» **Assigned task**
Take the data below and filter it for lines containing the word "sind"; show each line found.

◇ ◇ ◇ ◇

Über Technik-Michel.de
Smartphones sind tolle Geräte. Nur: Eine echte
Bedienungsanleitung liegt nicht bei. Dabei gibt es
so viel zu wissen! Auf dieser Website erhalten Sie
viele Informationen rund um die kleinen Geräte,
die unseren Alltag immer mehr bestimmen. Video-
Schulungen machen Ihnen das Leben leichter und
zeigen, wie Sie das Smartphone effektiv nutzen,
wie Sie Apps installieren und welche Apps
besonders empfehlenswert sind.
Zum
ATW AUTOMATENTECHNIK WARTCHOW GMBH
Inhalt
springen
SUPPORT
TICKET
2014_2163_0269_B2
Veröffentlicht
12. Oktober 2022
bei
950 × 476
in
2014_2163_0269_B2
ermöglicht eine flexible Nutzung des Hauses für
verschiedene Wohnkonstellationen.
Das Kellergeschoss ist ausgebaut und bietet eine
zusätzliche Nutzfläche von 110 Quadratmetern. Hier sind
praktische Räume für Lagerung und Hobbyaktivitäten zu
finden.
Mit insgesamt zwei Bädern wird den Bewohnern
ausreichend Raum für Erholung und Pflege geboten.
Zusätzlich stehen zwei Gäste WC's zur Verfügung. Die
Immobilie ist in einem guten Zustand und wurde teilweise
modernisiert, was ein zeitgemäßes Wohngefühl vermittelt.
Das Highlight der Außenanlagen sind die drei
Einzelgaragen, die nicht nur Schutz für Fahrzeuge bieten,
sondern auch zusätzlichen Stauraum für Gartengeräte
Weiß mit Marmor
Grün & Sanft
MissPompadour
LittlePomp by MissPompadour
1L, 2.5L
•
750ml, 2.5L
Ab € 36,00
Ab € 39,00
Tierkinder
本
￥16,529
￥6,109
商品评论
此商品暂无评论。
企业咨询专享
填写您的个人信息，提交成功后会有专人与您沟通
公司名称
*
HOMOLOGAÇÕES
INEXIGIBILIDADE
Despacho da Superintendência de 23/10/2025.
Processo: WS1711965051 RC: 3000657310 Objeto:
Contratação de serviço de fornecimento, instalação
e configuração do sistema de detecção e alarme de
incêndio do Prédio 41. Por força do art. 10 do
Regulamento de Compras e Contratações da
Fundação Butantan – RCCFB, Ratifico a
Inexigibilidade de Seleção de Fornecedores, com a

◇ ◇ ◇ ◇

» **Exercise response**
Smartphones sind tolle Geräte. Nur: Eine echte
besonders empfehlenswert sind.
zusätzliche Nutzfläche von 110 Quadratmetern. Hier sind
Das Highlight der Außenanlagen sind die drei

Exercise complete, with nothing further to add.